▶ _EXTRACT TO READ_
--

- Date: August 17 – August 24
- Edition: 2nd
- Location: Grapevine, Texas

Champions

Singles
- Roberta Vinci

Doubles
- Marina Erakovic / Heather Watson
| Texas Tennis Open |

= 2012 Texas Tennis Open =

The 2012 Texas Tennis Open was a tennis tournament played on outdoor hard courts. It was the second edition of the tournament. It was classified as one of the WTA International tournaments of the 2012 WTA Tour. It took place in Dallas, United States from 17 to 24 August 2012.

==Singles main-draw entrants==

===Seeds===

| Country | Player | Rank^{1} | Seed |
|---|---|---|---|
| GER | Angelique Kerber | 7 | 1 |
| SRB | Jelena Janković | 18 | 2 |
| ITA | Roberta Vinci | 26 | 3 |
| BEL | Yanina Wickmayer | 30 | 4 |
| CZE | Klára Zakopalová | 31 | 5 |
| CHN | Peng Shuai | 32 | 6 |
| RSA | Chanelle Scheepers | 40 | 7 |
| ROU | Sorana Cîrstea | 41 | 8 |

- ^{1} Seedings are based on the rankings of August 13, 2012

===Other entrants===
The following players received wildcards into the singles main draw
- AUS Jarmila Gajdošová
- SRB Bojana Jovanovski
- BEL Yanina Wickmayer

The following players received entry from the qualifying draw:
- CAN Eugenie Bouchard
- AUS Casey Dellacqua
- CRO Mirjana Lučić
- FRA Pauline Parmentier

The following player entry as lucky loser:
- GBR Emily Webley-Smith

===Withdrawals===
- GER Angelique Kerber (left shoulder injury)

--

▶ _MATERIAL SHOWN_
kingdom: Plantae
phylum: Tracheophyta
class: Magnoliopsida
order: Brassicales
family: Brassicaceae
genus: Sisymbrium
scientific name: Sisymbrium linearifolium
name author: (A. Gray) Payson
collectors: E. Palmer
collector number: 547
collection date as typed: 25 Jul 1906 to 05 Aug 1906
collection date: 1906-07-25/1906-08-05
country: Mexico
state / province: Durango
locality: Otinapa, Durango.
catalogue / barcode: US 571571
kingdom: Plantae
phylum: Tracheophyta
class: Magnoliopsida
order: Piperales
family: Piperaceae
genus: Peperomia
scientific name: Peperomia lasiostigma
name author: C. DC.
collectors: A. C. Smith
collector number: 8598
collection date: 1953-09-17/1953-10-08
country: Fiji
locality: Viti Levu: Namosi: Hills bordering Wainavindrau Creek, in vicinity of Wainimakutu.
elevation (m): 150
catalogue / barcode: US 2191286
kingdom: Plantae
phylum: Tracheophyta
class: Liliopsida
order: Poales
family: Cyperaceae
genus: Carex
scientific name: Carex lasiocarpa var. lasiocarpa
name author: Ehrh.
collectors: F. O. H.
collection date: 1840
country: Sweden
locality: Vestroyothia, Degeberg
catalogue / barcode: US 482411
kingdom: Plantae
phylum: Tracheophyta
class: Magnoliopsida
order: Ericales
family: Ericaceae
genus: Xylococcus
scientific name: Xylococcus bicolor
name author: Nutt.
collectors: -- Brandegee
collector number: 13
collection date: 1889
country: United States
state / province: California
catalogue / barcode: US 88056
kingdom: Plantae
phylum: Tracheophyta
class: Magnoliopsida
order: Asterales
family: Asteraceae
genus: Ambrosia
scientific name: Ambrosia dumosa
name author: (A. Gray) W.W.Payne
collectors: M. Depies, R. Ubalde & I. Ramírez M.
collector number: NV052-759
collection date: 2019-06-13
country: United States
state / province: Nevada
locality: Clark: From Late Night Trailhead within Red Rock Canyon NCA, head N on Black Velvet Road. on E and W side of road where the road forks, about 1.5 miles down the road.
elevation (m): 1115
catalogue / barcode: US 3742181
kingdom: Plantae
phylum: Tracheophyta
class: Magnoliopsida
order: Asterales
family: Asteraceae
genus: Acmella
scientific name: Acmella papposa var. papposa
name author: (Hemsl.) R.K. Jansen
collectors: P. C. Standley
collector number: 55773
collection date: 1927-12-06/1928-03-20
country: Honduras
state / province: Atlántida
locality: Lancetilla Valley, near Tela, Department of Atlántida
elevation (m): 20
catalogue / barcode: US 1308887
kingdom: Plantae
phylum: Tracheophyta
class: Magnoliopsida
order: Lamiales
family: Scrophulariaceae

--

▶ _YOUR INSTRUCTIONS_
Please write the next part of the 2012 Texas Tennis Open text, starting right after its last line.

▶ _WRITTEN RESPONSE_
- GER Sabine Lisicki (left abdominal sprain)
- ROU Monica Niculescu (hand injury)
- KAZ Ksenia Pervak
- POL Urszula Radwańska

===Retirements===
- NED Kiki Bertens (right abdominal injury)
- CHN Peng Shuai (right shoulder injury)

==Doubles main-draw entrants==

===Seeds===

| Country | Player | Country | Player | Rank^{1} | Seed |
|---|---|---|---|---|---|
| CZE | Iveta Benešová | CZE | Barbora Záhlavová-Strýcová | 46 | 1 |
| ROU | Irina-Camelia Begu | FRA | Alizé Cornet | 108 | 2 |
| AUS | Jarmila Gajdošová | CZE | Klára Zakopalová | 116 | 3 |
| NZL | Marina Erakovic | GBR | Heather Watson | 130 | 4 |

- ^{1} Rankings are as of August 13, 2012

===Other entrants===
The following pairs received wildcards into the doubles main draw:
- USA Roxanne Ellison / USA Sierra Ellison
- USA Emily Harman / USA Simone Kalhorn
The following pair received entry as alternates:
- CAN Eugenie Bouchard / CAN Aleksandra Wozniak

===Withdrawals===
- NED Kiki Bertens (right abdominal injury)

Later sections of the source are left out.